In an interview with MNN's Ruth Kramer, he said, "Often in our rush to embrace China's economic opportunities, we fail to look at their just abysmal human rights record. Even today we know of at least dozens of Christian activists who are being held illegally in China and being prevented from using their voice to speak on behalf of human rights abuses."

According to Moeller, today's most well-known case is that of Christian lawyer Gao Zhisheng. "He has been held illegally, and actually we have documentation of his torture under Chinese arrest simply for speaking out on behalf of minority religious groups, including Christians, in China."

Zhisheng was initially seized by public security officials on Feb. 4, 2009. Shortly after his wife and two children fled China to seek asylum in the United States, Gao was held virtually incommunicado for more than a year before police staged his brief reappearance in Beijing last April 6. He again vanished on April 20 while in the company of Chinese police.

Open Doors is drawing attention to this case and others, "asking Christians to speak out on behalf of Chinese Christians who are suffering and to not forget that, while China has made great progress since the days of Mao Zedong, it is still a highly repressive regime and one of the worst human rights abusers by all nations."
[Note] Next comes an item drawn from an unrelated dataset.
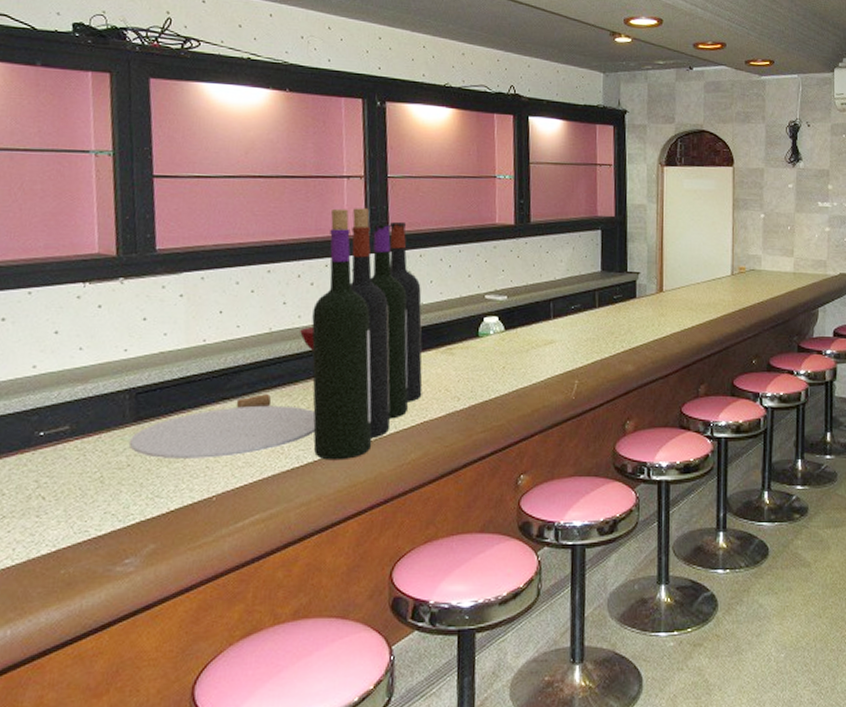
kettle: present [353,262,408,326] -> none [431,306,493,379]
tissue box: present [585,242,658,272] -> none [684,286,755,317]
Moeller says Christians can do something. He says believers spoke out about China's refusal to allow Christians to attend Lausanne 2010 in South Africa, and that embarrassed the country. "That embarrassment does force the government to do some things right, and I think that embarrassment still needs to be maintained as a tool for the American church."

With 11 percent of the U.S. debit held by China, the U.S. government has less negotiating power. Moeller still thinks China can be influenced. "If we continue to integrate it into our U.S. foreign policy at the highest levels — State Department and the President, then I think we can still see some good effect leveraging there."

In the meantime, Open Doors continues to aid Christians in the country. Moeller says Christians are persecuted when "their faith brings them into conflict with their government. Their government wants to control and restrict the growth of the church. But the Holy Spirit is not letting that happen. The church in China is growing remarkably. And Open Doors has the privilege of helping to equip that church in its growth."

Moeller says where there's persecution, there's growth. Pray that Christians will continue to be bold in their faith, have the resources they need to grow, and the support to affect that growth.